- [Task prompt] Copy the lines of the records below, replacing "Maria Children" with "Maria Kids" wherever it occurs and keeping everything else the same. Leave the pictures out.

----------

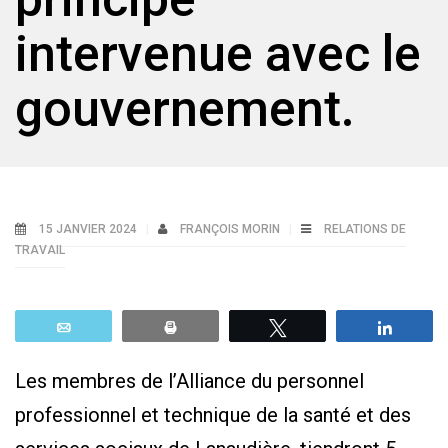
intervenue avec le
gouvernement.
15 JANVIER 2024
FRANÇOIS MORIN
RELATIONS DE
TRAVAIL
Email
Print
Tweetez
Parta
Les membres de l’Alliance du personnel
professionnel et technique de la santé et des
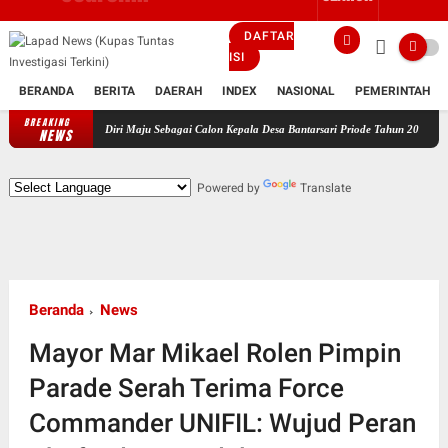
DAFTAR
ISI
BERANDA
BERITA
DAERAH
INDEX
NASIONAL
PEMERINTAH
BREAKING
arkan Diri Maju Sebagai Calon Kepala Desa Bantarsari Priode Tahun 2026 - 2034.
Peme
NEWS
Powered by
Translate
Beranda
News
Mayor Mar Mikael Rolen Pimpin
Parade Serah Terima Force
Commander UNIFIL: Wujud Peran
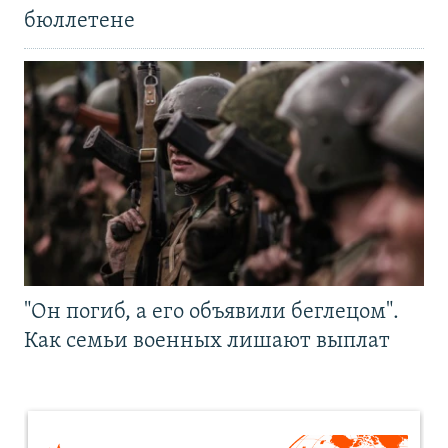
бюллетене
"Он погиб, а его объявили беглецом".
Как семьи военных лишают выплат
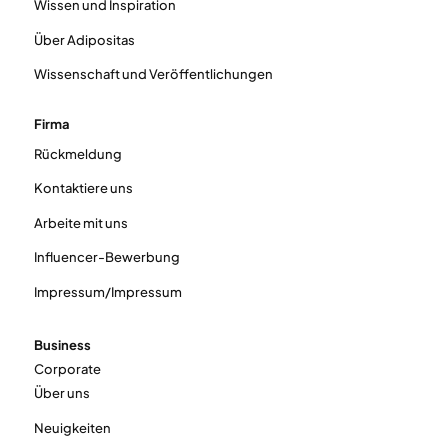
Wissen und Inspiration
Über Adipositas
Wissenschaft und Veröffentlichungen
Firma
Rückmeldung
Kontaktiere uns
Arbeite mit uns
Influencer-Bewerbung
Impressum/Impressum
Business
Corporate
Über uns
Neuigkeiten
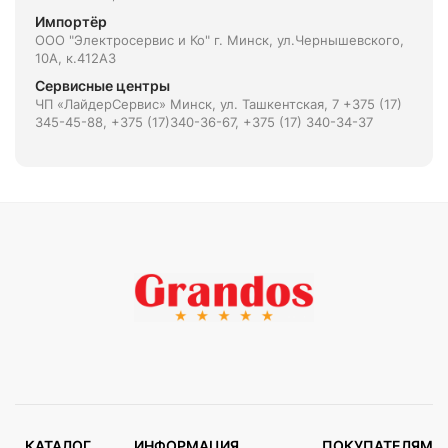
Импортёр
ООО "Электросервис и Ко" г. Минск, ул.Чернышевского,
10А, к.412АЗ
Сервисные центры
ЧП «ЛайдерСервис» Минск, ул. Ташкентская, 7 +375 (17)
345-45-88, +375 (17)340-36-67, +375 (17) 340-34-37
КАТАЛОГ
ИНФОРМАЦИЯ
ПОКУПАТЕЛЯМ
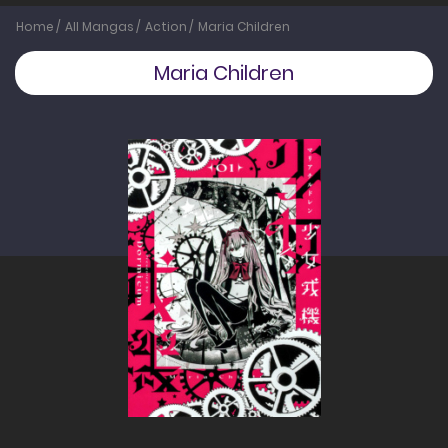
Home
All Mangas
Action
Maria Children
Maria Children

----------

- [Response]
intervenue avec le
gouvernement.
15 JANVIER 2024
FRANÇOIS MORIN
RELATIONS DE
TRAVAIL
Email
Print
Tweetez
Parta
Les membres de l’Alliance du personnel
professionnel et technique de la santé et des
DAFTAR
ISI
BERANDA
BERITA
DAERAH
INDEX
NASIONAL
PEMERINTAH
BREAKING
arkan Diri Maju Sebagai Calon Kepala Desa Bantarsari Priode Tahun 2026 - 2034.
Peme
NEWS
Powered by
Translate
Beranda
News
Mayor Mar Mikael Rolen Pimpin
Parade Serah Terima Force
Commander UNIFIL: Wujud Peran
бюллетене
"Он погиб, а его объявили беглецом".
Как семьи военных лишают выплат
Wissen und Inspiration
Über Adipositas
Wissenschaft und Veröffentlichungen
Firma
Rückmeldung
Kontaktiere uns
Arbeite mit uns
Influencer-Bewerbung
Impressum/Impressum
Business
Corporate
Über uns
Neuigkeiten
Импортёр
ООО "Электросервис и Ко" г. Минск, ул.Чернышевского,
10А, к.412АЗ
Сервисные центры
ЧП «ЛайдерСервис» Минск, ул. Ташкентская, 7 +375 (17)
345-45-88, +375 (17)340-36-67, +375 (17) 340-34-37
КАТАЛОГ
ИНФОРМАЦИЯ
ПОКУПАТЕЛЯМ
Home
All Mangas
Action
Maria Kids
Maria Kids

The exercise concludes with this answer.